Being a cat I seldom fail to be amused by my people. Two years ago they set out on an expedition to the north of the Scottish mainland to watch the annular eclipse in the early hours (4.44 a.m.) of May 31,2003. I should perhaps tell you that He is a hobby astronomer and over the years has become a keen watcher of the sun. He usually prefers a warmer climate for his holidays but the prospect of watching an eclipse easily overcame whatever doubts he had about spending time in Scotland.

They insisted on a cat sitter for me during their absence and asked a friend of theirs to stay with me. I could have managed very well on my own with a little bit of assistance from our neighbours who are great friends of mine - but who am I to object to a personal slave? And to own the truth, he looked after me very well.

My people packed up their camping equipment, a few spare clothes and set off in the middle of May. Camping in Scotland in May - they must be mad. They told me afterwards that they were almost washed away by a firs class rain storm when camping at the foot of Ben Nevis during their first week. But the weather gradually improved from then on.

On May 29 they reached their observation post at the camp site of John o'Groats and secured a place next to the beach with a beautiful view of the sea. Only a few campers were present at the site although the newspapers had said that thousands were to be expected for the event at the Scottish coasts.

The next morning they decided to take a long walk along the coast. It was a beautiful day, rather sunny with a gentle breeze from the sea. They walked until they reached some steep cliffs around midday where thousands of seabirds were nesting.

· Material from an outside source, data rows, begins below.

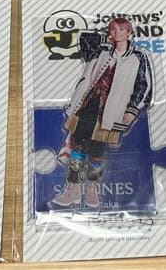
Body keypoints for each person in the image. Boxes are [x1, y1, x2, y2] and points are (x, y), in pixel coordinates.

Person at [51, 18, 153, 208]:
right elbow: (85, 40)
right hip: (87, 107)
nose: (117, 32)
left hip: (111, 113)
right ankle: (73, 190)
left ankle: (92, 189)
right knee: (78, 149)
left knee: (97, 153)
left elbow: (144, 87)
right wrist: (104, 39)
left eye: (122, 29)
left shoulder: (138, 57)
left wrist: (133, 110)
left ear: (129, 32)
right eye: (113, 29)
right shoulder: (101, 51)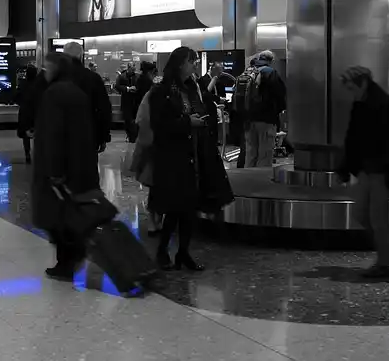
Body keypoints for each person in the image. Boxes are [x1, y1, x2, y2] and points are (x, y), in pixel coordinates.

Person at [148, 46, 234, 271]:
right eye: (191, 61)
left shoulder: (192, 88)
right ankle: (163, 251)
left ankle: (183, 253)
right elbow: (159, 125)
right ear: (179, 63)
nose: (195, 65)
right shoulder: (162, 90)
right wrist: (188, 122)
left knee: (189, 208)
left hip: (195, 154)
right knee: (176, 207)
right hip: (173, 157)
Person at [337, 67, 389, 279]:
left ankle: (384, 264)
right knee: (360, 213)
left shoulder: (385, 104)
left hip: (383, 170)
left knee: (377, 218)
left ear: (362, 83)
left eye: (350, 86)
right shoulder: (360, 104)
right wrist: (346, 167)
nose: (348, 90)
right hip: (366, 169)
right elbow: (352, 138)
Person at [31, 52, 99, 280]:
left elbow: (53, 135)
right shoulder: (76, 91)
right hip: (78, 164)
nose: (44, 72)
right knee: (67, 214)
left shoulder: (54, 94)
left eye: (47, 67)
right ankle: (72, 255)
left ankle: (66, 261)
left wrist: (54, 171)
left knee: (56, 217)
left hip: (59, 167)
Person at [63, 42, 112, 153]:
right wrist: (104, 136)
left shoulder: (57, 78)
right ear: (81, 56)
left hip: (61, 136)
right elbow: (104, 109)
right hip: (88, 134)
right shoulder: (93, 78)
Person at [244, 50, 286, 168]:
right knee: (265, 154)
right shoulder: (270, 72)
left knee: (251, 153)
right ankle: (261, 183)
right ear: (271, 61)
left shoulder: (248, 71)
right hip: (266, 119)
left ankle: (247, 181)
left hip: (248, 120)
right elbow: (280, 94)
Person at [16, 64, 46, 164]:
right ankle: (39, 154)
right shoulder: (39, 85)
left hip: (25, 112)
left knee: (26, 135)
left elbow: (16, 97)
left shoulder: (22, 84)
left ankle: (27, 154)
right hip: (37, 112)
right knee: (38, 134)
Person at [115, 62, 139, 143]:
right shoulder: (122, 76)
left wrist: (136, 89)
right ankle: (129, 135)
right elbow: (117, 86)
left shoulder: (137, 76)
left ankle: (134, 136)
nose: (133, 71)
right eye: (132, 69)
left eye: (134, 69)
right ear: (128, 68)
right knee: (127, 120)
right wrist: (127, 89)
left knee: (135, 119)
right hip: (126, 101)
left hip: (135, 101)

Seabirds certainly have a way of picking a place with a view ...


... catproof but rather crowded!

When they came back in the late afternoon the atmosphere on the camp site had changed completely. Whereas in the morning there had only been a few tents it was now absolutely packed with tents, caravans and people and bustling with activity. The biggest tent belonged to a local TV broadcasting station. The TV people were already interviewing the hobby astronomers about the oncoming event. Whoever was not being interviewed was busy rigging up his telescope to be prepared for next morning.

Apparently nobody got much sleep that night and He was up and out of the tent at least an hour before the eclipse was about to start. At last the long awaited moment had come: and he saw NOTHING! Absolutely nothing! Of course, whoever knows a bit about the sea knows that there's a good chance of a bit of mist rolling in from the sea at sunrise. Watching a solar eclipse at that time of the day might be difficult! On that day of all days the mist was even thick enough to totally obscure the sun for hours. What a pity.

As I said before: people are funny. Fancy, going hundreds of kilometers to see nothing. Could as well have stayed at home with me!